To some extent it’s also a question of priorities, and there can be no denying that theatre and live music are clearly further down the government’s pecking order than beer and football and Primark. But it’s equally clear that it’s harder when it comes to performing arts venues. We need time to plan, prepare, rehearse and launch – months rather than days or weeks. Smaller-scale operations might be a bit more agile, and generously subsidised ones may have more options on the table. But ultimately they all need time and stability, to a far greater extent than a pub or a cinema.
It’s tempting for us as individual performers to clutch at straws and demand immediate employment at whatever cost. But what the industry needs is long term clarity. A rush to open up, even if theatres could reopen now with a limited number of seats, would in most cases deepen their financial problems rather than solve them. It costs just about as much to put on a show for a 30% capacity crowd as it does for a full house, so in reality we’d merely be drilling a few more holes in the hull of the Titanic. Online performances and recitals to empty halls are far from unhelpful, but they don’t solve the immediate problem that the industry’s ecosystem depends on a full range of viable live performances.
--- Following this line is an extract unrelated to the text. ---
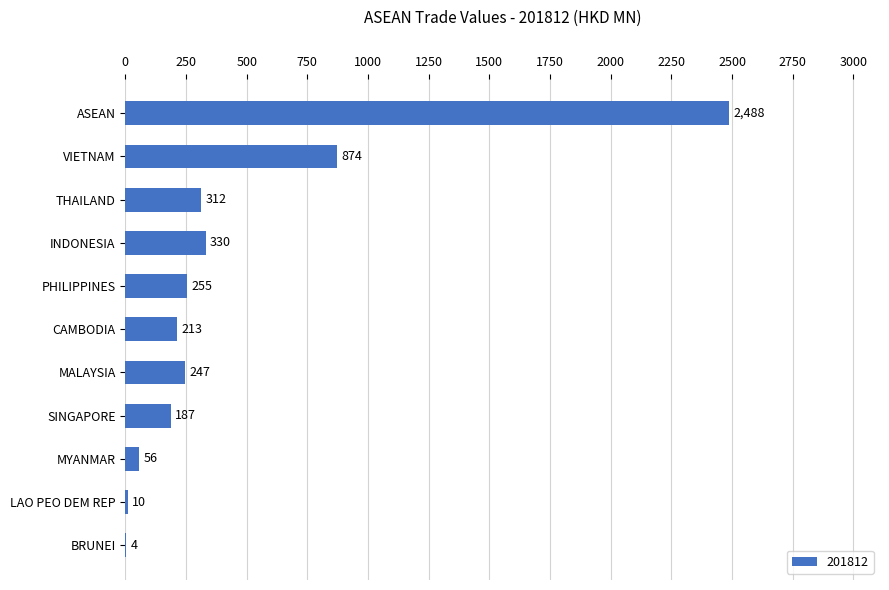

The value at MYANMAR is 56.2. True or false?

True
So in fairness to the UK government, their approach to emerging from lockdown isn’t as slap-dashedly inconsistent as it may seem, although they are spectacularly bad at explaining it – their shifty reticence with the data, and the sidelining of their scientific experts, hasn’t helped them at all in that.
To judge from the reactive nature of their approach to the entire crisis, perhaps a few nudges in the right direction might help them nail their colours to the mast, as discussed here earlier this week. But that also begs the question of the risks involved: lurching backwards to another round of shutdown cancellations would be disastrous. A Treasury-backed insurance scheme would be one reasonable way the government could help. At the very least, their “roadmap” needs some dates and numbers on it.
For better or worse, as a society-wide project, post-lockdown opening up has to be government-led, and we’re stuck with this lot, their priorities and their decisions. Politicians in a modern democracy are inevitably obliged to think in simple terms, and so questions need to be put to them in a simple way. Complaining about airlines and pubs and football gets us nowhere.
What we need to know right now is: when can we get back to work? What will the exact restrictions on audience capacity be? What happens if we have to shut back down? And how are we going to survive till then?
Update: the government has helpfully provided a case study in its latest U-turn, tonight deciding that village cricket can after all go ahead from next week, having stated it was unsafe earlier today. Has the science changed in the last few hours? It seems unlikely. Rather, in the face of public pressure, they’ve decided that the change of heart is worth the cost of adding another smidgen onto R0 (and also knowing that it won’t be particularly problematic to reverse that decision if necessary later).